I can sort of follow your explanation but I remain skeptical. At any rate, thanks for getting me to re-think the interpretation.
Skepticism is good, to a point. Let me try one slightly different approach.
The Census Bureau does a census every 10 years per the Constitution. The CB also looks at the population using the Post-Enumeration Survey (PES) and Demographic Analysis Estimates (DA). All three (census, PES, and DA) use different methods.
The headline, paraphrasing, was the PES/DA showed that the census over counted blue states and under counted red states.
Another completely accurate headline could have been the census shows that the PES/DA over counted red states and under counted blue states.

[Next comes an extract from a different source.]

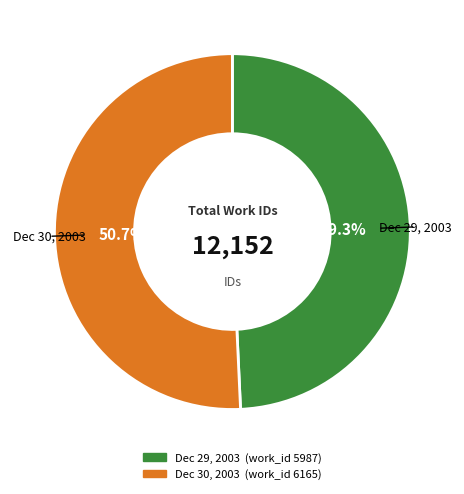

How many segments does this pie chart have?

2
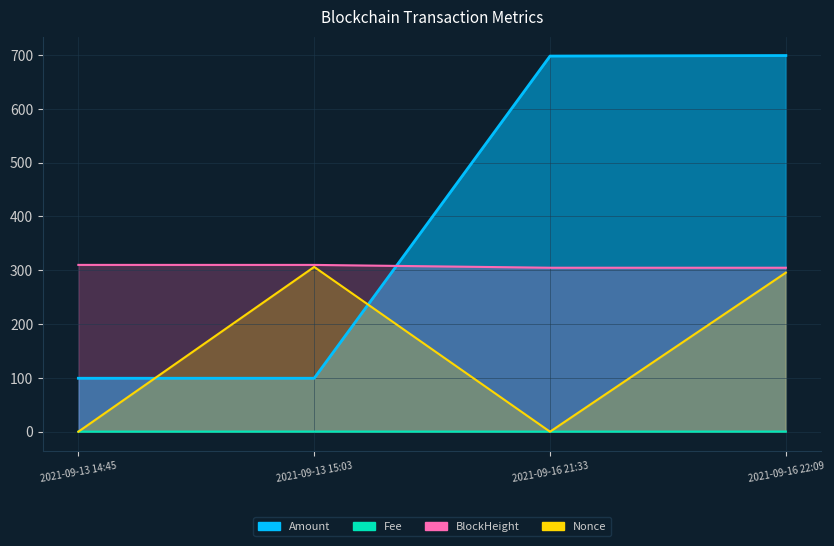

Rank the series by their average value, from highest to lowest.

Amount, BlockHeight, Nonce, Fee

Let me sidetrack with a personal anecdote. In my former life I was a CFO for 2 different organizations. Despite the fact that the CEO was breathing down my neck for financial statements every month, I never released the numbers until I looked at the results comparing my own analysis of major accounts vs the financial statement results. In other words, I knew what the approximate results should be from my analysis before I had the financial statements. They never exactly matched, but if they were close, I could release the financial statements with confidence.
That’s all that is happening with the census being compared to the PES/DA. They don’t exactly match, but they’re close.
The only absolute guarantee I can give is that neither the census nor the PES/DA are 100% correct. In fact, if they exactly matched, I would think someone fudged numbers. They’re both looking at the same population but using entirely different methods.
Humans are bad at counting large amounts of things. This is true even when they count static things such as ballots. I’m never surprised when election recounts have minor changes. Actually, I’d be a little suspicious if a recount gave the exact result twice. As long as the recount differences are immaterial and don’t change the result, I have more confidence in the results. That’s also why it’s a good idea to recount extremely close results. Numbers can change a little.
The way I see it, the census and the PES/DA analysis are close enough for government work. By default, we use the census. Just like I used the financial statements as the default, not my personal analysis. The differences are not material. After all, accounting is part science and part art.
I’d wager that partisan gerrymandering has a much bigger impact on the make up of the House.
So, my main point is there is no need to jump to conspiracy theories when it comes to the census vs PES/DA.
But if you want to talk about conspiracies, just start a thread on UFO/UAPs. I’m all in.